- [Your goal]:
Return exactly the listing's lines, from its first line to the line holding "sua vivência", ends included.

========

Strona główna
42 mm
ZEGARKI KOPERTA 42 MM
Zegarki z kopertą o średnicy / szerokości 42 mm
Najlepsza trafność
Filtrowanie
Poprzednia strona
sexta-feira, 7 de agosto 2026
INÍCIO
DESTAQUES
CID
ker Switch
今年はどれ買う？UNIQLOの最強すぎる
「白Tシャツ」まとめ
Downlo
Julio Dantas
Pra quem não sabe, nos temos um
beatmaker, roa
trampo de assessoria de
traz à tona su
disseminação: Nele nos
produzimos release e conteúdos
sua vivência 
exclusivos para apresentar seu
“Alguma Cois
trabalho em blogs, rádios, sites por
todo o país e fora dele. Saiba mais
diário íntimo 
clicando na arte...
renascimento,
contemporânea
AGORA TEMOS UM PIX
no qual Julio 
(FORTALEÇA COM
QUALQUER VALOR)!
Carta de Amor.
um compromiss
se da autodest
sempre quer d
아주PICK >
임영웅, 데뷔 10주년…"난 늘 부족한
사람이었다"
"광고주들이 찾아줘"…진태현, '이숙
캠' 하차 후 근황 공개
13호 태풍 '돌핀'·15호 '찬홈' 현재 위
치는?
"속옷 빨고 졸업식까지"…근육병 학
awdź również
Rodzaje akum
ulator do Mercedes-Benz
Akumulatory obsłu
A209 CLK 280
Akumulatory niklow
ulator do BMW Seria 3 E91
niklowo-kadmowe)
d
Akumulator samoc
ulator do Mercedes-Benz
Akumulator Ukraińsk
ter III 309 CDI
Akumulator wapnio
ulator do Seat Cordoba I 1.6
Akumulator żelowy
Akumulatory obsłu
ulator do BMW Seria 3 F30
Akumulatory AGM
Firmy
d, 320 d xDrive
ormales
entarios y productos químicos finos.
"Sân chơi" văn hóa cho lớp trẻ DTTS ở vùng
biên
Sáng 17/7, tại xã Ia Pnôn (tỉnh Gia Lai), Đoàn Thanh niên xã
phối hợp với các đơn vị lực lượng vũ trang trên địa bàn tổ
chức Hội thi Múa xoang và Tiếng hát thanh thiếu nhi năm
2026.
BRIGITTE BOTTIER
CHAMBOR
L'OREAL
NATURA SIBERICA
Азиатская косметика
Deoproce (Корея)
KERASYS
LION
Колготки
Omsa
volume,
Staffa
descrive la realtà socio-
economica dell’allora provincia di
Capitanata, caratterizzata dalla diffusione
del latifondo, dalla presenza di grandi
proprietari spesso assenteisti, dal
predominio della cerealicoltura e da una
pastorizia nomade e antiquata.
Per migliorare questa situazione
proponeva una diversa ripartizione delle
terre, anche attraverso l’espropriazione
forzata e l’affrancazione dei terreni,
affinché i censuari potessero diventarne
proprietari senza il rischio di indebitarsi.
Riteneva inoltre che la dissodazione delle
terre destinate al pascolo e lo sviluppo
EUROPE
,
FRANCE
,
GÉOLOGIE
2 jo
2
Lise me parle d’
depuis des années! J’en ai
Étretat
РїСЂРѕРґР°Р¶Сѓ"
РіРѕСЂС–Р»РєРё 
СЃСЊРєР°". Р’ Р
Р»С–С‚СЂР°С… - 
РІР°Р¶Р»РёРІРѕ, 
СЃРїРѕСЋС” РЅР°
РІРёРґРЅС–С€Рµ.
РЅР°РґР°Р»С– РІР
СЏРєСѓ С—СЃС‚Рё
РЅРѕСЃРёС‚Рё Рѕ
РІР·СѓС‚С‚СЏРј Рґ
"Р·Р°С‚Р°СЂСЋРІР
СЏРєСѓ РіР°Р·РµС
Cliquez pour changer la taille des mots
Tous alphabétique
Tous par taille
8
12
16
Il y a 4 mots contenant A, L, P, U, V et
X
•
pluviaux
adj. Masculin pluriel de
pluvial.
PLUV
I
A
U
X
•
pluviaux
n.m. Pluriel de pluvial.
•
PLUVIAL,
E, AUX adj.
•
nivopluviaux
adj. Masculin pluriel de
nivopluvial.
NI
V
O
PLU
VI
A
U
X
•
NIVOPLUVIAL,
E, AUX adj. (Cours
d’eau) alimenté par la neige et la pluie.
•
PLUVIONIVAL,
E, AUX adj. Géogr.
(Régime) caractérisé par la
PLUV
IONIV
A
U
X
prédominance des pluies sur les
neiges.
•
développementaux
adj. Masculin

========

- [Solution below]:
Strona główna
42 mm
ZEGARKI KOPERTA 42 MM
Zegarki z kopertą o średnicy / szerokości 42 mm
Najlepsza trafność
Filtrowanie
Poprzednia strona
sexta-feira, 7 de agosto 2026
INÍCIO
DESTAQUES
CID
ker Switch
今年はどれ買う？UNIQLOの最強すぎる
「白Tシャツ」まとめ
Downlo
Julio Dantas
Pra quem não sabe, nos temos um
beatmaker, roa
trampo de assessoria de
traz à tona su
disseminação: Nele nos
produzimos release e conteúdos
sua vivência 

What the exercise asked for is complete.